- Work task: For every row, output its lines verbatim and in their original order, keeping the line breaks and spelling unchanged.

───── Entries provided

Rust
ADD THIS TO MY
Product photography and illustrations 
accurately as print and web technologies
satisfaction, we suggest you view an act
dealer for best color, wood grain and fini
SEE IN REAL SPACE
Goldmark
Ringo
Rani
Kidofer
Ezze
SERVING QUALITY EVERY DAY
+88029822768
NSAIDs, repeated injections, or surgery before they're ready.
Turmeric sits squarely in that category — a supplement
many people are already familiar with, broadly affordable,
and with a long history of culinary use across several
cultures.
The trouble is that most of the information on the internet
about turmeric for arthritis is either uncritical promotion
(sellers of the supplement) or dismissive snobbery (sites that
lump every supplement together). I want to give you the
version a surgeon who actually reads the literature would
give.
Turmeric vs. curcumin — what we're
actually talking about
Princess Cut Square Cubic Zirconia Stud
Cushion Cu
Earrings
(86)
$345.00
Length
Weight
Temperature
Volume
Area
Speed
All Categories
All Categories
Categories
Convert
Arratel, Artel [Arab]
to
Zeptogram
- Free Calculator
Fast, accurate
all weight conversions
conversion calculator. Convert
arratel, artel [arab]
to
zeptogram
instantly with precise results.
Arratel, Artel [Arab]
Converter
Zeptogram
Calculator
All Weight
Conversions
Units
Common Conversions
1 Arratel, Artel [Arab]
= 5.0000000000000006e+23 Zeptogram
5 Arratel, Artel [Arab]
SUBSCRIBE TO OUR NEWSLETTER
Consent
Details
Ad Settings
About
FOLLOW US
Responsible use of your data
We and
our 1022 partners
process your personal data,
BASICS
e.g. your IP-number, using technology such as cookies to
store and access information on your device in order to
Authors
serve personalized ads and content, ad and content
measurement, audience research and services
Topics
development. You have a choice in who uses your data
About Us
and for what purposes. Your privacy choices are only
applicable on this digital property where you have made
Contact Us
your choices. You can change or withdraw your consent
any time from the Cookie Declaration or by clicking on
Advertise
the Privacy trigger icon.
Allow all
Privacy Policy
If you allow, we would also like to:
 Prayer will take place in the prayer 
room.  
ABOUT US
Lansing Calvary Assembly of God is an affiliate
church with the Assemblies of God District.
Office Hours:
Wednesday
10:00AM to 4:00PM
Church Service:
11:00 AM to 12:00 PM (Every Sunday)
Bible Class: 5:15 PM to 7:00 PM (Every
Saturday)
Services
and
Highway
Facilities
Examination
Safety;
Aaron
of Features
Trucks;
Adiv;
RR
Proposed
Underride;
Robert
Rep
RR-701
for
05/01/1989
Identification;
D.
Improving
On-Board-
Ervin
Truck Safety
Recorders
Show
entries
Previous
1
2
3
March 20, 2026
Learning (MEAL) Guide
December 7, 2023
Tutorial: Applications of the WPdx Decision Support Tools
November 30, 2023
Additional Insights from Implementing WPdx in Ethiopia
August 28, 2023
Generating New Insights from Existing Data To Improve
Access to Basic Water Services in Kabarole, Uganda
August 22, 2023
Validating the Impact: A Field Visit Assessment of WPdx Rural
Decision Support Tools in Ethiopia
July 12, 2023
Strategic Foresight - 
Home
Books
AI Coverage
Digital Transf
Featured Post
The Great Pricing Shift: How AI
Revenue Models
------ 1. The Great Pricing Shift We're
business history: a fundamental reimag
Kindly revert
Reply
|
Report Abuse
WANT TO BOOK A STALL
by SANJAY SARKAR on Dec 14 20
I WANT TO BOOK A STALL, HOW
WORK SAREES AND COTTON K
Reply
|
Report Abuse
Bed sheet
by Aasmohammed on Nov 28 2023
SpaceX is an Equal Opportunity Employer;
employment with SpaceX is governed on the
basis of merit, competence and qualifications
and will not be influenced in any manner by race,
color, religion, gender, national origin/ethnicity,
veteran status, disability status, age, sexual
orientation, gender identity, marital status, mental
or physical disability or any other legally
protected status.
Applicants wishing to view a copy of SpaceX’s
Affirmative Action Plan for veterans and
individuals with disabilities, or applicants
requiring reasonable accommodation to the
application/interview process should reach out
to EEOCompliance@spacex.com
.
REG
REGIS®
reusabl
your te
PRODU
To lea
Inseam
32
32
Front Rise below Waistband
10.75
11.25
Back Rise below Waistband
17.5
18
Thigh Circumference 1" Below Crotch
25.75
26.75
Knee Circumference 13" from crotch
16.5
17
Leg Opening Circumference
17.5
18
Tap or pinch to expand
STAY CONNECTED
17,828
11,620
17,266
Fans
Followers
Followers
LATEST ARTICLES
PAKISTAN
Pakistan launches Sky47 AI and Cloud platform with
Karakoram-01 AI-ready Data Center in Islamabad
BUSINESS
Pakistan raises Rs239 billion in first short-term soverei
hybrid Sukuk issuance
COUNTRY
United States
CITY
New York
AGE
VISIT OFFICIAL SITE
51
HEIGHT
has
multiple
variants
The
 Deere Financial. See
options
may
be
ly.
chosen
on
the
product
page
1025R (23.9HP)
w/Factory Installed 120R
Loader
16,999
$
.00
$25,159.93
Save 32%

──────────

- Result below:
Rust
ADD THIS TO MY
Product photography and illustrations 
accurately as print and web technologies
satisfaction, we suggest you view an act
dealer for best color, wood grain and fini
SEE IN REAL SPACE
Goldmark
Ringo
Rani
Kidofer
Ezze
SERVING QUALITY EVERY DAY
+88029822768
NSAIDs, repeated injections, or surgery before they're ready.
Turmeric sits squarely in that category — a supplement
many people are already familiar with, broadly affordable,
and with a long history of culinary use across several
cultures.
The trouble is that most of the information on the internet
about turmeric for arthritis is either uncritical promotion
(sellers of the supplement) or dismissive snobbery (sites that
lump every supplement together). I want to give you the
version a surgeon who actually reads the literature would
give.
Turmeric vs. curcumin — what we're
actually talking about
Princess Cut Square Cubic Zirconia Stud
Cushion Cu
Earrings
(86)
$345.00
Length
Weight
Temperature
Volume
Area
Speed
All Categories
All Categories
Categories
Convert
Arratel, Artel [Arab]
to
Zeptogram
- Free Calculator
Fast, accurate
all weight conversions
conversion calculator. Convert
arratel, artel [arab]
to
zeptogram
instantly with precise results.
Arratel, Artel [Arab]
Converter
Zeptogram
Calculator
All Weight
Conversions
Units
Common Conversions
1 Arratel, Artel [Arab]
= 5.0000000000000006e+23 Zeptogram
5 Arratel, Artel [Arab]
SUBSCRIBE TO OUR NEWSLETTER
Consent
Details
Ad Settings
About
FOLLOW US
Responsible use of your data
We and
our 1022 partners
process your personal data,
BASICS
e.g. your IP-number, using technology such as cookies to
store and access information on your device in order to
Authors
serve personalized ads and content, ad and content
measurement, audience research and services
Topics
development. You have a choice in who uses your data
About Us
and for what purposes. Your privacy choices are only
applicable on this digital property where you have made
Contact Us
your choices. You can change or withdraw your consent
any time from the Cookie Declaration or by clicking on
Advertise
the Privacy trigger icon.
Allow all
Privacy Policy
If you allow, we would also like to:
 Prayer will take place in the prayer 
room.  
ABOUT US
Lansing Calvary Assembly of God is an affiliate
church with the Assemblies of God District.
Office Hours:
Wednesday
10:00AM to 4:00PM
Church Service:
11:00 AM to 12:00 PM (Every Sunday)
Bible Class: 5:15 PM to 7:00 PM (Every
Saturday)
Services
and
Highway
Facilities
Examination
Safety;
Aaron
of Features
Trucks;
Adiv;
RR
Proposed
Underride;
Robert
Rep
RR-701
for
05/01/1989
Identification;
D.
Improving
On-Board-
Ervin
Truck Safety
Recorders
Show
entries
Previous
1
2
3
March 20, 2026
Learning (MEAL) Guide
December 7, 2023
Tutorial: Applications of the WPdx Decision Support Tools
November 30, 2023
Additional Insights from Implementing WPdx in Ethiopia
August 28, 2023
Generating New Insights from Existing Data To Improve
Access to Basic Water Services in Kabarole, Uganda
August 22, 2023
Validating the Impact: A Field Visit Assessment of WPdx Rural
Decision Support Tools in Ethiopia
July 12, 2023
Strategic Foresight - 
Home
Books
AI Coverage
Digital Transf
Featured Post
The Great Pricing Shift: How AI
Revenue Models
------ 1. The Great Pricing Shift We're
business history: a fundamental reimag
Kindly revert
Reply
|
Report Abuse
WANT TO BOOK A STALL
by SANJAY SARKAR on Dec 14 20
I WANT TO BOOK A STALL, HOW
WORK SAREES AND COTTON K
Reply
|
Report Abuse
Bed sheet
by Aasmohammed on Nov 28 2023
SpaceX is an Equal Opportunity Employer;
employment with SpaceX is governed on the
basis of merit, competence and qualifications
and will not be influenced in any manner by race,
color, religion, gender, national origin/ethnicity,
veteran status, disability status, age, sexual
orientation, gender identity, marital status, mental
or physical disability or any other legally
protected status.
Applicants wishing to view a copy of SpaceX’s
Affirmative Action Plan for veterans and
individuals with disabilities, or applicants
requiring reasonable accommodation to the
application/interview process should reach out
to EEOCompliance@spacex.com
.
REG
REGIS®
reusabl
your te
PRODU
To lea
Inseam
32
32
Front Rise below Waistband
10.75
11.25
Back Rise below Waistband
17.5
18
Thigh Circumference 1" Below Crotch
25.75
26.75
Knee Circumference 13" from crotch
16.5
17
Leg Opening Circumference
17.5
18
Tap or pinch to expand
STAY CONNECTED
17,828
11,620
17,266
Fans
Followers
Followers
LATEST ARTICLES
PAKISTAN
Pakistan launches Sky47 AI and Cloud platform with
Karakoram-01 AI-ready Data Center in Islamabad
BUSINESS
Pakistan raises Rs239 billion in first short-term soverei
hybrid Sukuk issuance
COUNTRY
United States
CITY
New York
AGE
VISIT OFFICIAL SITE
51
HEIGHT
has
multiple
variants
The
 Deere Financial. See
options
may
be
ly.
chosen
on
the
product
page
1025R (23.9HP)
w/Factory Installed 120R
Loader
16,999
$
.00
$25,159.93
Save 32%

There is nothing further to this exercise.